This weekend is Canadian Thanksgiving [which is not the same as the American one]. You might think that it is a peculiarly north american thing. You’d be both right and wrong.
Right, because we are in north america. And our big neighbour to the south has won all the publicity about their thanksgiving traditions. Thanks to them, you probably already know that thanksgiving is a celebration dating back to the pilgrim fathers and their feast on surviving their first year in the new world. They kindly invited the native americans to enjoy the feast too. So a very American festival that Americans now celebrate almost more than Christmas [Not the PC term – sorry].

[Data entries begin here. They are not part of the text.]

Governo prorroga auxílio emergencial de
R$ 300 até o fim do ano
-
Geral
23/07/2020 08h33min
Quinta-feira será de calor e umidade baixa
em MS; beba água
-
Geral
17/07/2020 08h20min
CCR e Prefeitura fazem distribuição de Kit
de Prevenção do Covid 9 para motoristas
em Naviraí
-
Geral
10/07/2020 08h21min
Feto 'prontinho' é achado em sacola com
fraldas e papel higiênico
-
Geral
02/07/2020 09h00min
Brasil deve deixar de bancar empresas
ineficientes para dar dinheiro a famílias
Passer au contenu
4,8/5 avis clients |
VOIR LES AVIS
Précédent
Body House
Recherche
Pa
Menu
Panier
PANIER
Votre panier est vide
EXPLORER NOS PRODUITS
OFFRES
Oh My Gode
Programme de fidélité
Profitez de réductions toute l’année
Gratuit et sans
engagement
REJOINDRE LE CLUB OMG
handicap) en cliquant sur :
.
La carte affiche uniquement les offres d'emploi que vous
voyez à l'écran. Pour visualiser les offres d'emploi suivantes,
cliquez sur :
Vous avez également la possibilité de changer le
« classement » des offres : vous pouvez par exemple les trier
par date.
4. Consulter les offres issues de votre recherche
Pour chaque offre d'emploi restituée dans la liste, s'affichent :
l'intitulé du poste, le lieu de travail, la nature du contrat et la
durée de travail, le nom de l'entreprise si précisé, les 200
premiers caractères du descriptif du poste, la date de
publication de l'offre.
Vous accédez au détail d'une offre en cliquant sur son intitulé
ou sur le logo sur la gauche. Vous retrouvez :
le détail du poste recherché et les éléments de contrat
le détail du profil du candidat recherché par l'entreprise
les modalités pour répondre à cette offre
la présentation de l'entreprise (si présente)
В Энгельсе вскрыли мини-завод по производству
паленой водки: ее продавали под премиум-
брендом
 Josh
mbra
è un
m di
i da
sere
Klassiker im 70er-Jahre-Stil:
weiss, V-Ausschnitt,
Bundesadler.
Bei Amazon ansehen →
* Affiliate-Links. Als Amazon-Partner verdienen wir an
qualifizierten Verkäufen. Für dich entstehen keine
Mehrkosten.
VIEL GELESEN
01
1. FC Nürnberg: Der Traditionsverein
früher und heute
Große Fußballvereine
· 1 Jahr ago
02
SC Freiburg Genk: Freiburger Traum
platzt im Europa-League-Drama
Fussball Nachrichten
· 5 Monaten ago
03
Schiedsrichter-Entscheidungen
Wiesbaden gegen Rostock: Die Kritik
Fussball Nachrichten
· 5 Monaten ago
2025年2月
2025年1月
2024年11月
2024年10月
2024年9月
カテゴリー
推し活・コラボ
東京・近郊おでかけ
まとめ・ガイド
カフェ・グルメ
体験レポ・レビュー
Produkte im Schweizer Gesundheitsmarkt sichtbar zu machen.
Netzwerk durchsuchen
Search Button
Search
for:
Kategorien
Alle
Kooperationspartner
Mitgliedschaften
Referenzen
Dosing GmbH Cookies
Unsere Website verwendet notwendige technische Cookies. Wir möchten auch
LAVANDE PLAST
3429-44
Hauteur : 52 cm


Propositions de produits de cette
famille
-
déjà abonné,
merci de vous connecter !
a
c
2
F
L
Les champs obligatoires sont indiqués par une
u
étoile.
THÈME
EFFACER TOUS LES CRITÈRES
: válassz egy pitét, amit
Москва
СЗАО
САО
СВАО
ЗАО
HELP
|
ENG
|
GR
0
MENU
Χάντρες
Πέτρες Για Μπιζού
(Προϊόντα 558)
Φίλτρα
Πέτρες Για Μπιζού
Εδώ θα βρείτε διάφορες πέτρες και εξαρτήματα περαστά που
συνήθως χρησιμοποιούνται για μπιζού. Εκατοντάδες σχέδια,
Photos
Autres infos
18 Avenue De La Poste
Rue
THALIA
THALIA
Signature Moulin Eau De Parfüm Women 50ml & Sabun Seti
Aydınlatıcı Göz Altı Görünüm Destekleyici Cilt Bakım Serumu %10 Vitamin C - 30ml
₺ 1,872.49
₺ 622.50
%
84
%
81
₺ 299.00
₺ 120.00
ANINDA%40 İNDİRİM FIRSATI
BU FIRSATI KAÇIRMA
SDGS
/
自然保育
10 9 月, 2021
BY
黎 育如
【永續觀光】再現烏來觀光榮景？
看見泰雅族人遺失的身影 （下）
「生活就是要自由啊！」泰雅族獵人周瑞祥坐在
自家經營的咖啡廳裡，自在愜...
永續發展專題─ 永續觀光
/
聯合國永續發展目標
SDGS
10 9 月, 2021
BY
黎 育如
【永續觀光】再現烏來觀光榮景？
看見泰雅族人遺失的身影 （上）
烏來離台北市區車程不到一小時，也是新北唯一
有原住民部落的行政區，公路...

You would be wrong, at least a little bit, Canada’s thanksgiving is rooted in European tradition. It started out as a harvest festival. Just like the harvest festivals that are still celebrate across Europe. And, despite our poor record in getting the message out, Canada started their tradition way earlier than our cousins to the south. In fact the first thanksgiving is said to have been in 1578 when Martin Frobisher marked his safe arrival in Newfoundland with a feast.
Canada continues to celebrate thanksgiving before the US does – ours is held on the 2nd Monday of October. The US holiday is the 4th Thursday in November.
It is still a feast of gluttony. Think Christmas dinner with pumpkin pie instead of Christmas pud.